Do animals in the UK get better treatment than humans?…….

Update blogs

“This is an interesting article recently posted on the BBC News web-site. Soon I will be publishing an Alternative Angle post about my own experiences”


‘The vet will see you now….’

9 August 2015

How does the care and compassion shown to animals when they are sick compare to the treatment patients receive in the NHS?

IMG_0112“I’m really impressed with the care she gets,” says GP Dr Graham Easton referring to┬áhis dog, Molly.

There are, of course, a number of important differences between the care humans and animals receive. In the UK, veterinary care is not free at the point of delivery whereas in the NHS, every human patient is treated equally according to their need and not their bank balance.

Arguably, the health system is under severe strain as a result.

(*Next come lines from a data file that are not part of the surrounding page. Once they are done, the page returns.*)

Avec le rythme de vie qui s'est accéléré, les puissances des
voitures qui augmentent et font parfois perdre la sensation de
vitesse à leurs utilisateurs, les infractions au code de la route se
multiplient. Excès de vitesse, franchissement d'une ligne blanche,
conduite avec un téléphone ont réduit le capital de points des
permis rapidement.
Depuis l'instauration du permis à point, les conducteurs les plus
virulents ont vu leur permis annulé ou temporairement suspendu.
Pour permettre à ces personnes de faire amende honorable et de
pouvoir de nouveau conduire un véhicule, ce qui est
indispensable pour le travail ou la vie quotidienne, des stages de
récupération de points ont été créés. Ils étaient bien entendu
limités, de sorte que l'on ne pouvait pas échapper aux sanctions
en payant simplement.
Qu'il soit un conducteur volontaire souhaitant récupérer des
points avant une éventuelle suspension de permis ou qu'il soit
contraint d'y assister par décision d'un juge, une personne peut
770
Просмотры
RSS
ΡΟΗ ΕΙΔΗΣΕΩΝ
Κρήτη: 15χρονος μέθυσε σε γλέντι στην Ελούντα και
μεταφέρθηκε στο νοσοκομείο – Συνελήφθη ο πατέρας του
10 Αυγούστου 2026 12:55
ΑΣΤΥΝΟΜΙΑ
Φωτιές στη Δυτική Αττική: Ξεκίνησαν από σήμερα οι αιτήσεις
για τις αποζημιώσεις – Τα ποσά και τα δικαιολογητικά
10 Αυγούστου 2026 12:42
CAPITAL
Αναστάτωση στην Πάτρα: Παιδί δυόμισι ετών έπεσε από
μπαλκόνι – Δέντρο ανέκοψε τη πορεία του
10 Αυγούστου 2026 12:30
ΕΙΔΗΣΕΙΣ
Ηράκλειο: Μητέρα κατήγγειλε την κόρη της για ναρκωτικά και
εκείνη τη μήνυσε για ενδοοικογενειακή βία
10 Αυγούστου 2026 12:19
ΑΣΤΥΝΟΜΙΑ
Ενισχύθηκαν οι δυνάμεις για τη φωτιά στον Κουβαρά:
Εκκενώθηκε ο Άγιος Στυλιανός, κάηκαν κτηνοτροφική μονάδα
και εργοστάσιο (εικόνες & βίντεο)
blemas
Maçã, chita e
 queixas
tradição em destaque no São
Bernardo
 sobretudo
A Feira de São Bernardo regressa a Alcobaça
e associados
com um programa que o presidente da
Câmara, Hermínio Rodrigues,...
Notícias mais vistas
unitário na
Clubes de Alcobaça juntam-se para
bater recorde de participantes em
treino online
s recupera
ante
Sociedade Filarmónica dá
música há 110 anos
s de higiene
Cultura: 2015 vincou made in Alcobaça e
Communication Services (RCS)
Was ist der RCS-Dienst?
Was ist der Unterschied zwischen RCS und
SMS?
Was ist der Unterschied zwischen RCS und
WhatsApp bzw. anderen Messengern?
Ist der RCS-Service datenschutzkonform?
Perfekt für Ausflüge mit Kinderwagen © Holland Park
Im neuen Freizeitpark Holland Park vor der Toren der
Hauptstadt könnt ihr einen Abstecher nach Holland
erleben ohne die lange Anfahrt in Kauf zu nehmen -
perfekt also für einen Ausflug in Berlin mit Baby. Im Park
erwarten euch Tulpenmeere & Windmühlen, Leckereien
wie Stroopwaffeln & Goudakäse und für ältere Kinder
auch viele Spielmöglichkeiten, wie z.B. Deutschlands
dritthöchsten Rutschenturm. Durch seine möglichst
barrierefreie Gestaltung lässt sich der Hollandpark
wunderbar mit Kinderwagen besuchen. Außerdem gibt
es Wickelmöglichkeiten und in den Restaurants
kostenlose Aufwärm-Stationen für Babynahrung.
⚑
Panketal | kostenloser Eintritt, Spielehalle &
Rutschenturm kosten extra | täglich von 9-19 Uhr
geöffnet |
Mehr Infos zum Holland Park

Dealing with complex human beings is very different to dealing with sick animals, but it has been suggested that lessons could be learned from watching how vets organise and deliver care and, particularly, how animals are looked after at the end of their lives.

In a vets’ practice in Chipping Norton, there is a separate waiting area for dogs and cats.

According to head vet, Martin Whitehead, they have made a point of thinking about the experience of their patients.

“It’s not nice for a cat to be seated next to a big bulky dog,” he says.

There’s a big airy treatment room and a diagnostics lab – complete with an X-ray and ultrasound scanner for looking at the abdomen and the heart – and it’s all under one roof.

When a blood sample from Biggles the boxer, who has cancer and is off his food, is taken for testing in the in-house lab, the results come back very quickly.

GP Graham Easton is envious. saying: “It would be lovely to get blood results back that quickly. Not many GPs’ surgeries can offer that kind of service.”

Molly has always received excellent care from her vet, says owner Dr Graham Easton

Vets are true generalists, in every sense of the term. They can take care of pets with cancer and carry out surgery on a cruciate ligament injury in a dog, for example, without the need for referral to a specialist or the mention of a long waiting list.

But it all comes down to whether the owner can afford it. The private care system vets operate under means owners have to pay for the care their pets receive, or take out pet insurance to help pay for it.

This is likely to make owners think before they attend, which helps make the system more efficient.

However, a lack of evidence in veterinary medicine means vets have little research to back up their choice of treatment – and this could lead to unnecessary operations, Mr Whitehead suggests.

“It would be lovely to have a big database of evidence to rely on,” he says.

In contrast, human medicine is well-researched and very evidence-based. The guidelines are written down and recommended. On the whole, doctors know if people are going to benefit from a particular treatment or not.

They can also communicate with a human patient and discuss the best options for his or her treatment.

But the biggest challenges for the NHS are in how the systems work.

A common complaint is that it’s difficult to get an on-the-day GP appointment without seeing a different GP from the previous time, thereby losing something very precious to patients – “continuity of care”.